Un sapeur-pompier volontaire du Mont-Dore a été relevé de ses fonctions lors de sa mission de renfort dans l’Hexagone, après un signalement de harcèlement sexuel. Une procédure disciplinaire a été engagée par la municipalité.

Selon Nouvelle-Calédonie La 1ère, le volontaire, âgé d’une vingtaine d’années, aurait tenu des propos à connotation sexuelle envers une pompière de 18 ans à la caserne de Limoux, dans l’Aude. Il faisait partie des 31 pompiers calédoniens partis début août lutter contre les incendies dans le sud de la France.

La maire du Mont-Dore, Nina Julié, a confirmé l’ouverture d’une procédure disciplinaire. Le volontaire a été retiré du planning dans l’attente d’un entretien. À La Foa, où il effectue également des gardes, il a aussi été écarté à titre conservatoire. Des témoignages évoquent également des problèmes de comportement antérieurs. À la connaissance du média, aucune plainte n’avait été déposée au moment de la publication.

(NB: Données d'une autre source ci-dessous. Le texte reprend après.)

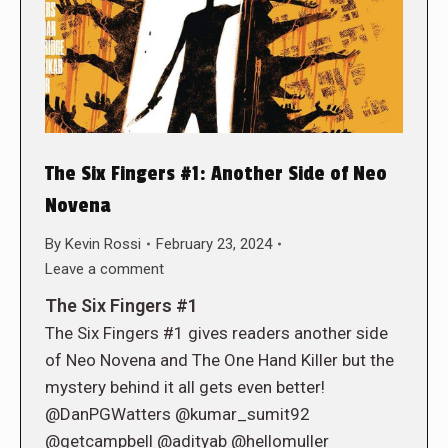
The Six Fingers #1: Another Side of Neo
Novena
By
Kevin Rossi
February 23, 2024
Leave a comment
The Six Fingers #1
The Six Fingers #1 gives readers another side
of Neo Novena and The One Hand Killer but the
mystery behind it all gets even better!
@DanPGWatters @kumar_sumit92
@getcampbell @adityab @hellomuller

L’Union des pompiers calédoniens appelle à établir les faits et à éviter les amalgames

Dans un communiqué signé par sa présidente Isabelle Marlier, l’Union des pompiers calédoniens condamne les violences, le harcèlement et les discriminations. Elle rappelle qu’un comportement contraire aux valeurs de la profession ne doit être « ni minimisé, ni banalisé, ni dissimulé ».

L’Union demande que les personnes qui signalent des faits soient écoutées et que chaque signalement soit traité avec rigueur. Défendre la profession ne signifie pas protéger aveuglément ses membres, mais reconnaître ce qui doit être corrigé.

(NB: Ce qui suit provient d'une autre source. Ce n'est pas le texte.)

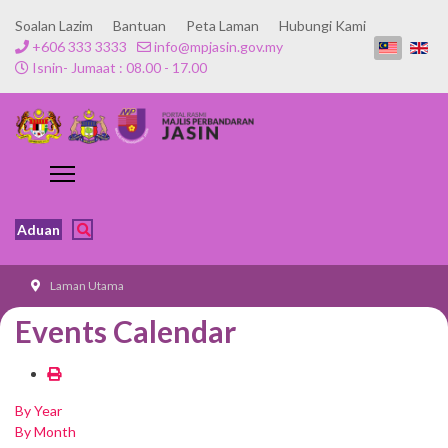
Soalan Lazim
Bantuan
Peta Laman
Hubungi Kami
+606 333 3333
info@mpjasin.gov.my
Isnin- Jumaat : 08.00 - 17.00
Aduan
Laman Utama
Events Calendar
By Year
By Month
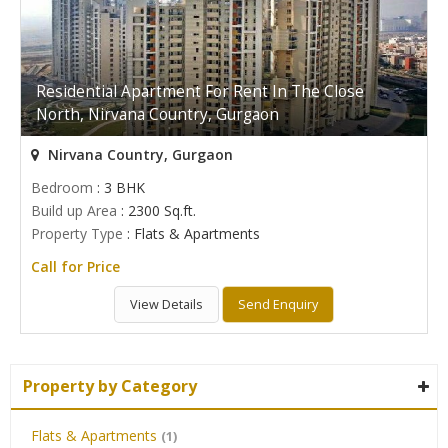
Residential Apartment For Rent In The Close
North, Nirvana Country, Gurgaon
Nirvana Country, Gurgaon
Bedroom
: 3 BHK
Build up Area
: 2300 Sq.ft.
Property Type
: Flats & Apartments
Call for Price
View Details
Send Enquiry
Property by Category
Flats & Apartments
(1)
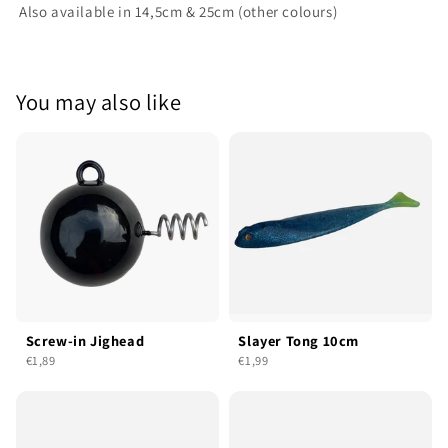
Also available in 14,5cm & 25cm (other colours)
You may also like
Screw-in Jighead
Slayer Tong 10cm
€1,89
€1,99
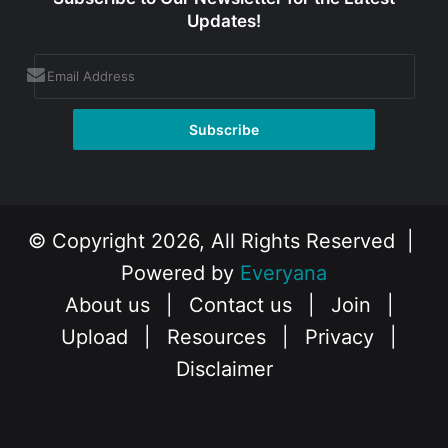
Updates!
© Copyright 2026, All Rights Reserved |
Powered by
Everyana
About us
|
Contact us
|
Join
|
Upload
|
Resources
|
Privacy
|
Disclaimer
Facebook
X
Instagram
YouTube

Elle insiste aussi sur la présomption d’innocence et refuse toute condamnation publique anticipée, notamment sur les réseaux sociaux. Les faits et les responsabilités doivent être établis par les autorités compétentes.

« Merci de ne pas généraliser ! », ajoute l’Union, qui appelle à ne pas discréditer l’ensemble des pompiers pour des comportements individuels. Sa ligne : aucune complaisance, mais aucune condamnation avant que les faits soient établis.